Hard drive weirdness.

David Gibb degibb at gmail.com
Wed Jul 23 17:40:03 UTC 2008


In case it wasn't obvious, what would really be awesome is if the
first sata drive _always_ pointed to /dev/sda, the second sata drive
_always_ pointed to /dev/sdb, and the pata drive _always_ pointed to
/dev/sdc. That way, the software raid (and I!) wouldn't get so
confused. In addition, if mdadm tells me that /dev/sda failed, for
example, I'd actually know what that meant. Is that possible?

David

On Wed, Jul 23, 2008 at 1:14 PM, David Gibb <degibb at gmail.com> wrote:
> Things are getting better! But I'm not quite there yet...
>
> I did:
>
> device (hd0) /dev/sdc
> root (hd0,0)
> setup (hd0)
> quit
>
> And I rebooted. I changed my bios settings to boot from 'IDE-0', and
> then I got a grub Error 17:  Cannot mount selected partition...
>
> Oops. Forget to change the menu.lst. I changed root from (hd2,0) to
> (hd0,0), rebooted, and it worked ok. The root (pata) drive is at
> /dev/sdc. Great!
>
> Now I tried removing both sata drives. It boots ok, but I noticed that
> the the root drive is now set to /dev/sda.
>
> When I remove a sata drive, root is set to /dev/sdb, and mdadm
> --detail /dev/md0 tells me that the md device does not appear to be
> active. I'm just guessing here, but could this be because it's
> confused by the fact that one of the raid drives (sdb) is already
> mounted as root?
>
> Anyway, I think you see where I'm going here. My problem is that raid
> expects the drives to be /dev/sda and /dev/sdb, but that's only the
> case when all three drives are running. When a drive goes missing, the
> 'space' in the lettering is filled by the pata drive, and my raid
> device gets all confused.
>
> Thanks again for all your help,
> David
>
> On Wed, Jul 23, 2008 at 12:26 PM, Rashkae <ubuntu at tigershaunt.com> wrote:
>> David Vincent wrote:
>>
>>>
>>> 2.  in ubuntu install "gparted" in your favorite manner either with
>>> synaptic or the add/remove programs app or apt-get or whatever.  open
>>> gparted (found under the System menu in Administration) and locate your
>>> /dev/sdb drive.  right-click the partition and see what flags are set on
>>> it.  click the "boot" flag if it isn't ticked.  click "ok"
>>>
>>
>> This step is... useless.

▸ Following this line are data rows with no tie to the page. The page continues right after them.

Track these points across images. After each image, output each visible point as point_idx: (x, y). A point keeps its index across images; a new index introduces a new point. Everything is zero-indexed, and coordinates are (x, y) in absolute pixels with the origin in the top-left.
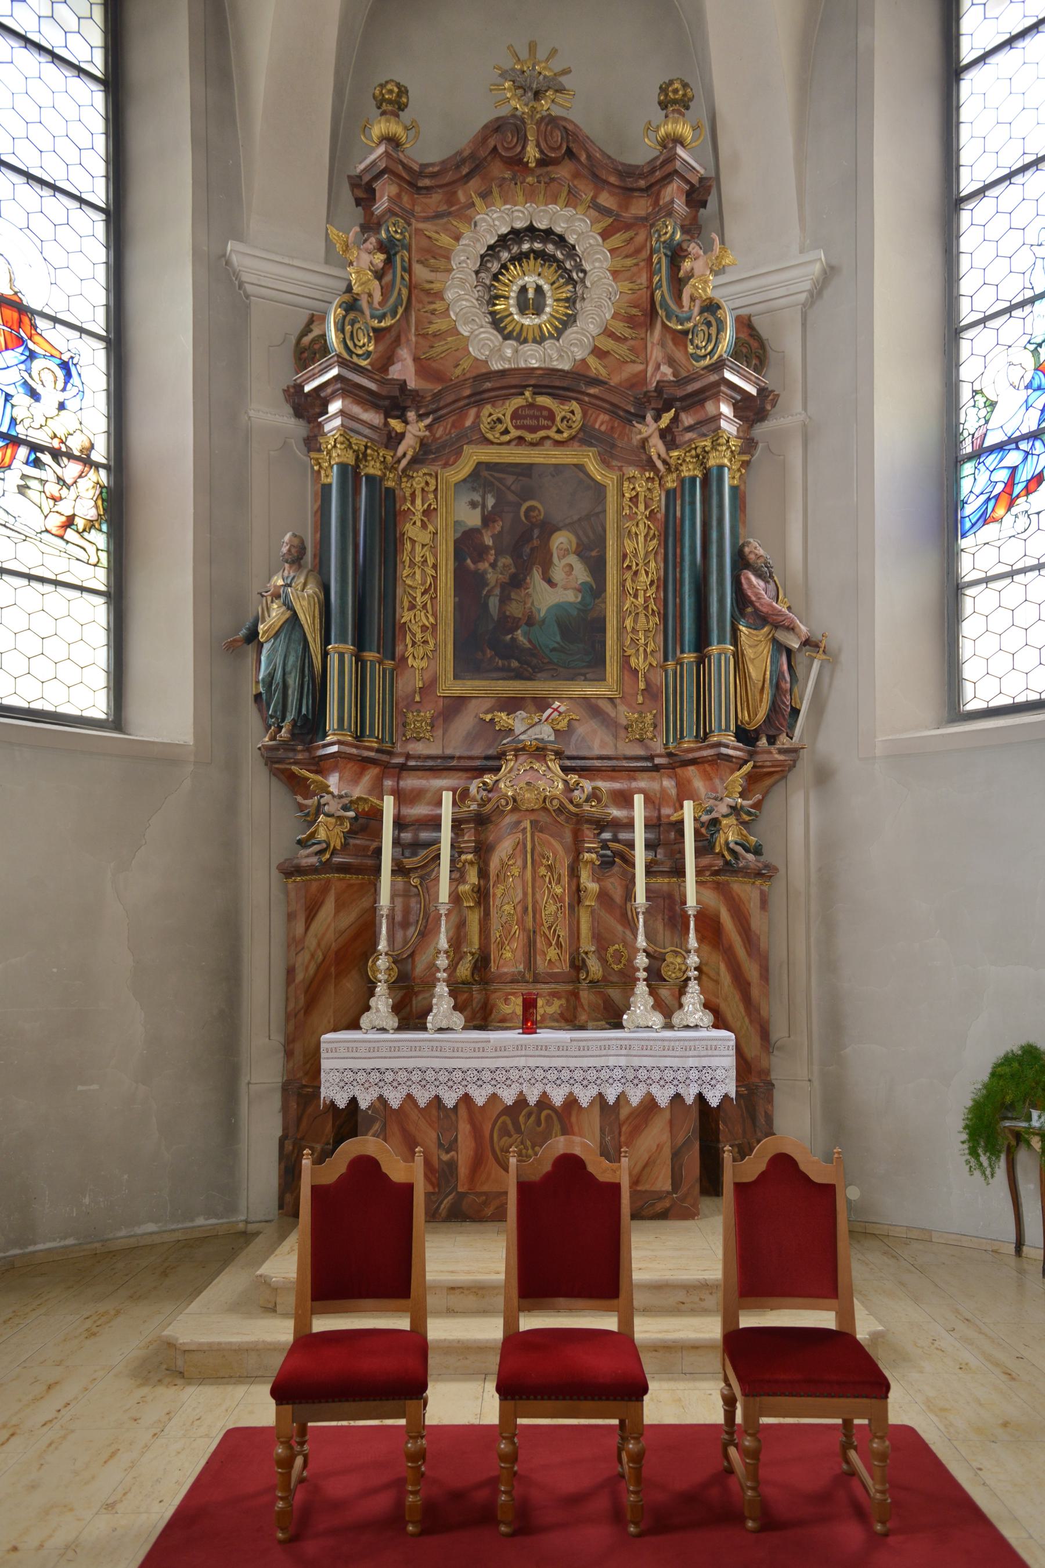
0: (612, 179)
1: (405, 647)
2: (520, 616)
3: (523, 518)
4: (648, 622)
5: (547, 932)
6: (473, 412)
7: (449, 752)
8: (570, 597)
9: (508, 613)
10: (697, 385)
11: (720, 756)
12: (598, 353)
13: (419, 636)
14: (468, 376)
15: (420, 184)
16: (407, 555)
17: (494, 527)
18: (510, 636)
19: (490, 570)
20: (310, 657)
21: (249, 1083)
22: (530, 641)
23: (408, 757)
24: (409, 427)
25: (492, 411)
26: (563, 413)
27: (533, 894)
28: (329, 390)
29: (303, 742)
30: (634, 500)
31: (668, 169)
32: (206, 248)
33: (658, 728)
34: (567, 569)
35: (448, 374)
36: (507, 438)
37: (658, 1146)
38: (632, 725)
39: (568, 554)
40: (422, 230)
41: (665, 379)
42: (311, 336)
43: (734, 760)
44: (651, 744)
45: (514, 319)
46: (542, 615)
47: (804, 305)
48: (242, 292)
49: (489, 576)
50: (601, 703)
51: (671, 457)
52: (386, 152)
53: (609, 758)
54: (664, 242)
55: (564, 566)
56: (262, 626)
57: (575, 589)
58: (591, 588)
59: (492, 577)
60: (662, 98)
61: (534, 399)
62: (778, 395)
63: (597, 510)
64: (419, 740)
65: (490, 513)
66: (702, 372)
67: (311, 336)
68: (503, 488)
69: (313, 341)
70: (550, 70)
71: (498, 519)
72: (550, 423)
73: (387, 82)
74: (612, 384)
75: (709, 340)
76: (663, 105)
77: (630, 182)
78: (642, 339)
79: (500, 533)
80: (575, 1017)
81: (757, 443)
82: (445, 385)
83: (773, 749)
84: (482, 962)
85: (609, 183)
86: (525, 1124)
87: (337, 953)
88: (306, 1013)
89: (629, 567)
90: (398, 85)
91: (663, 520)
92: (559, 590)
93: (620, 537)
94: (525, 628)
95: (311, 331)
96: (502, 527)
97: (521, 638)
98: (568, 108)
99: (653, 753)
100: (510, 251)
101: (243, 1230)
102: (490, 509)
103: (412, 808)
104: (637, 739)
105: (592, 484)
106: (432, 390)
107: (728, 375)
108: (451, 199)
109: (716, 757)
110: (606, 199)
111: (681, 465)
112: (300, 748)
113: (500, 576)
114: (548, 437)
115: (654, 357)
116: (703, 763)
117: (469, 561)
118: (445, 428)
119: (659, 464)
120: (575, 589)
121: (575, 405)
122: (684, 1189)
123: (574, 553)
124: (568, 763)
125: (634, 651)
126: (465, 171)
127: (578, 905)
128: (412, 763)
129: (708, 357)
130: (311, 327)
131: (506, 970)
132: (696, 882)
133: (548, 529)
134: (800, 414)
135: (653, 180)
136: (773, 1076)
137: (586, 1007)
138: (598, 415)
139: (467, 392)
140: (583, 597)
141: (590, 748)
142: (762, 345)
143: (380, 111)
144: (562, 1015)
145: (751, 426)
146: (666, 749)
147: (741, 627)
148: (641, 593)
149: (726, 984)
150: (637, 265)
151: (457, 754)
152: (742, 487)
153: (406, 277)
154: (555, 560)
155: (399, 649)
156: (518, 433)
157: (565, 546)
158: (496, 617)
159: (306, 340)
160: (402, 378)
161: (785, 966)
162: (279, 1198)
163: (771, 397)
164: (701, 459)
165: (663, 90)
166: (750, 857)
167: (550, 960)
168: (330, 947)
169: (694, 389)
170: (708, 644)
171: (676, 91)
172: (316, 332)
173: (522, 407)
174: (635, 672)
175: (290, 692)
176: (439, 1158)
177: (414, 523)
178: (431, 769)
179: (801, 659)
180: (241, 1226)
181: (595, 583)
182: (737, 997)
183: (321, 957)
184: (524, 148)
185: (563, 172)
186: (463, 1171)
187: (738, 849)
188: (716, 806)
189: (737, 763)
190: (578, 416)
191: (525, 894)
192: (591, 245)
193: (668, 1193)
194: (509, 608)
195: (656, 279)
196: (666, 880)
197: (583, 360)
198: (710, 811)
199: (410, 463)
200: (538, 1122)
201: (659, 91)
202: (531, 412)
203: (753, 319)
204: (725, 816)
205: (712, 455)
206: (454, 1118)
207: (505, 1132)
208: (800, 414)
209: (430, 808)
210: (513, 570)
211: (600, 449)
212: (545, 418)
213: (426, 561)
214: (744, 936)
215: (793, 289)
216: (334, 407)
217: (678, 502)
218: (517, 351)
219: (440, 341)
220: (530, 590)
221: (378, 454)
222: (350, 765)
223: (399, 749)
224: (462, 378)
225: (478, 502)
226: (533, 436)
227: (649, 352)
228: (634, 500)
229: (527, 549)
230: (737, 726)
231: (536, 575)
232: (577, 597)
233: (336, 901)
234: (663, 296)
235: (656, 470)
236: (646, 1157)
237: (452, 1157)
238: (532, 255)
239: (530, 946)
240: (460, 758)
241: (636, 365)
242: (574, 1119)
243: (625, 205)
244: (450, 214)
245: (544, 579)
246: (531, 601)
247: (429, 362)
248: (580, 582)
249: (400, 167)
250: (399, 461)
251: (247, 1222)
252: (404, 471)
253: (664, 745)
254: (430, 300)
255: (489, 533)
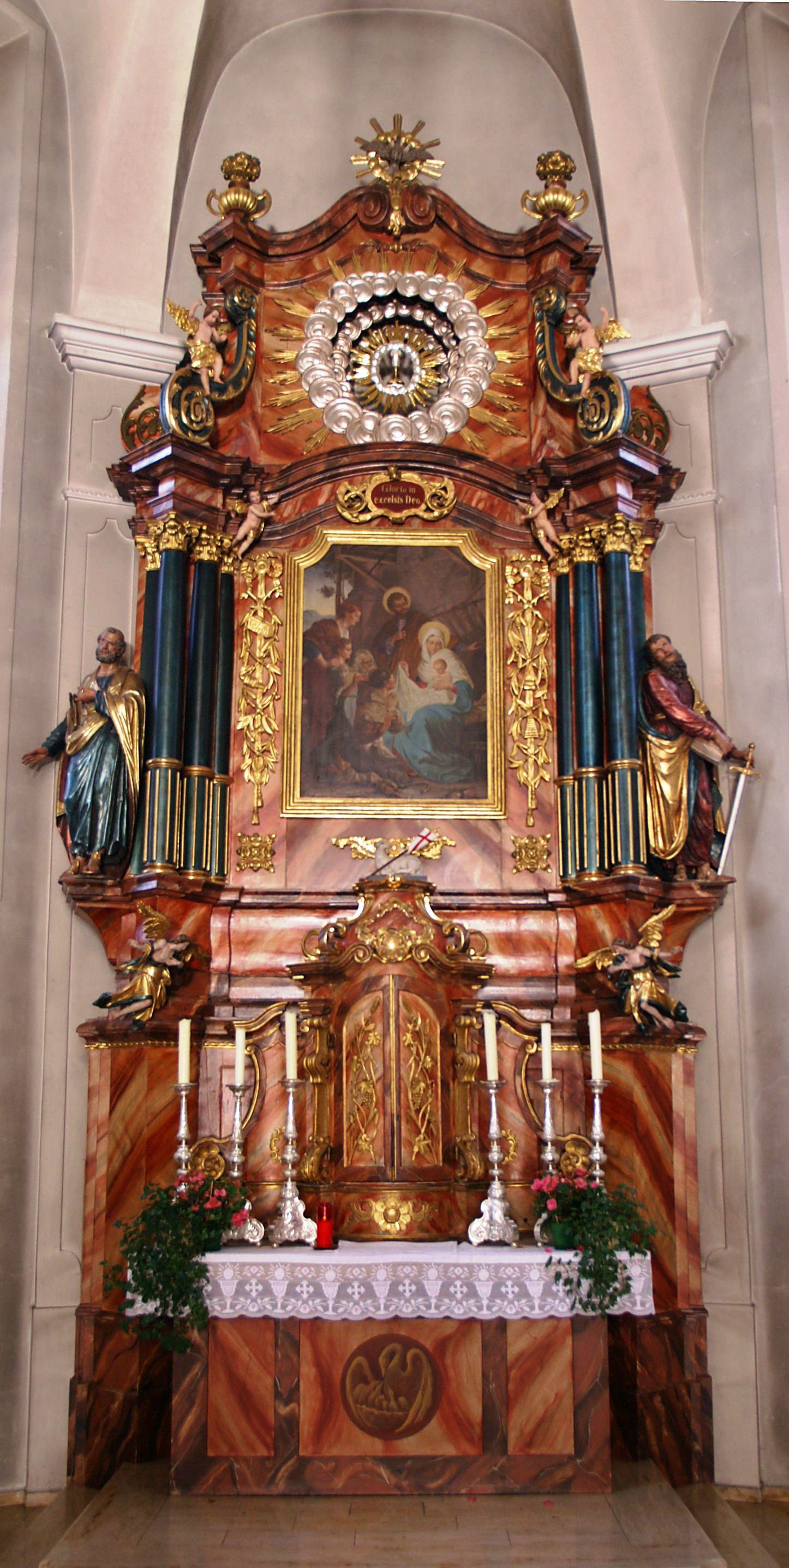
0: (487, 247)
1: (241, 760)
2: (382, 721)
3: (386, 607)
4: (539, 729)
5: (413, 1114)
6: (327, 489)
7: (293, 886)
8: (443, 698)
9: (367, 718)
10: (589, 464)
11: (628, 893)
12: (475, 425)
13: (258, 746)
14: (322, 450)
15: (271, 253)
16: (246, 650)
17: (351, 618)
18: (369, 745)
19: (346, 667)
20: (126, 772)
21: (34, 1307)
22: (394, 751)
23: (242, 892)
24: (252, 508)
25: (349, 487)
26: (434, 490)
27: (398, 1069)
28: (160, 470)
29: (114, 876)
30: (519, 586)
31: (550, 238)
32: (27, 321)
33: (553, 856)
34: (439, 666)
35: (300, 449)
36: (368, 517)
37: (557, 1395)
38: (520, 851)
39: (441, 648)
40: (272, 299)
41: (552, 455)
42: (141, 409)
43: (646, 898)
44: (545, 875)
45: (376, 389)
46: (409, 719)
47: (710, 376)
48: (65, 364)
49: (345, 674)
50: (481, 825)
51: (561, 540)
52: (234, 223)
53: (492, 894)
54: (548, 311)
55: (436, 663)
56: (69, 737)
57: (448, 689)
58: (468, 687)
59: (348, 675)
60: (542, 168)
61: (399, 475)
62: (684, 474)
63: (474, 598)
64: (256, 871)
65: (345, 601)
66: (594, 450)
67: (141, 409)
68: (363, 574)
69: (144, 414)
70: (418, 142)
71: (355, 607)
72: (418, 501)
73: (237, 155)
74: (491, 460)
75: (602, 416)
76: (542, 176)
77: (506, 250)
78: (525, 411)
79: (359, 623)
80: (451, 1226)
81: (662, 525)
82: (294, 461)
83: (693, 884)
84: (334, 1153)
85: (483, 251)
86: (387, 1366)
87: (149, 1141)
88: (107, 1218)
89: (514, 663)
90: (249, 158)
91: (554, 609)
92: (429, 690)
93: (501, 630)
94: (388, 735)
95: (142, 403)
96: (361, 618)
97: (383, 747)
98: (436, 178)
99: (547, 888)
100: (371, 317)
101: (21, 1501)
102: (346, 596)
103: (246, 956)
104: (527, 869)
105: (468, 567)
106: (279, 466)
107: (624, 454)
108: (305, 267)
109: (622, 895)
110: (479, 267)
111: (573, 549)
112: (110, 882)
113: (358, 674)
114: (416, 516)
115: (538, 431)
116: (608, 901)
117: (320, 657)
118: (295, 507)
119: (548, 547)
120: (448, 689)
121: (448, 482)
122: (590, 1452)
123: (448, 647)
124: (441, 900)
125: (521, 762)
126: (322, 239)
127: (454, 1081)
128: (246, 900)
129: (601, 434)
130: (142, 399)
131: (362, 1165)
132: (603, 1051)
133: (416, 619)
134: (711, 493)
135: (533, 249)
136: (707, 1300)
137: (464, 1213)
138: (476, 491)
139: (321, 468)
140: (458, 699)
141: (469, 881)
142: (665, 419)
143: (228, 182)
144: (433, 1223)
145: (655, 506)
146: (563, 882)
147: (650, 737)
148: (529, 694)
149: (642, 1183)
150: (517, 333)
151: (304, 889)
152: (646, 574)
153: (254, 346)
154: (425, 654)
155: (234, 761)
156: (380, 512)
157: (435, 639)
158: (352, 723)
159: (136, 413)
160: (246, 456)
161: (719, 1156)
162: (69, 1465)
163: (676, 476)
164: (598, 545)
165: (542, 161)
166: (668, 1022)
167: (418, 1153)
168: (140, 1134)
169: (587, 467)
170: (612, 757)
171: (556, 163)
172: (148, 404)
173: (386, 483)
174: (524, 787)
175: (101, 814)
176: (275, 1411)
177: (255, 614)
178: (271, 907)
179: (724, 773)
180: (19, 1498)
181: (474, 682)
182: (658, 1198)
183: (128, 1147)
184: (388, 217)
185: (433, 238)
186: (306, 1428)
187: (653, 1011)
188: (626, 955)
189: (649, 902)
190: (450, 495)
191: (386, 1068)
192: (464, 313)
193: (570, 1458)
194: (368, 711)
195: (539, 349)
196: (565, 1048)
197: (456, 433)
198: (617, 961)
199: (251, 547)
200: (403, 1365)
201: (537, 162)
202: (396, 490)
203: (652, 389)
204: (638, 969)
205: (610, 538)
206: (295, 1359)
207: (360, 1378)
208: (711, 493)
209: (269, 956)
210: (374, 667)
211: (477, 529)
212: (412, 495)
213: (268, 656)
214: (665, 1119)
215: (696, 360)
216: (166, 487)
217: (571, 590)
218: (378, 424)
219: (290, 414)
220: (394, 691)
221: (215, 537)
222: (171, 904)
223: (231, 882)
224: (315, 453)
225: (332, 589)
226: (397, 515)
227: (533, 426)
228: (519, 586)
229: (391, 643)
230: (649, 855)
231: (402, 671)
232: (451, 699)
233: (149, 1076)
234: (547, 365)
235: (545, 555)
236: (540, 1410)
237: (293, 1411)
238: (397, 322)
239: (392, 1134)
240: (306, 893)
241: (517, 439)
242: (448, 1361)
243: (502, 273)
244: (304, 281)
245: (411, 677)
246: (395, 704)
247: (276, 435)
248: (454, 680)
249: (249, 237)
250: (239, 543)
251: (26, 1492)
252: (243, 555)
253: (561, 877)
254: (280, 370)
255: (345, 625)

Won't hurt anything, but doesn't achieve
>> anything.  It doesn't matter to grub which partition is or is not marked
>> bootable.. Unless you are doing something exotic by mixing MS-DOS chain
>> loader MTBR with grub, marking partitions as bootable has no effect.
>> You would need to setup grub on each device for grub to boot from either
>> hard drive.  However, since in this case, the /boot resides outside the
>> raid, you can't boot if the root drive is dead anyhow, so there is no
>> point in making the raid members bootable.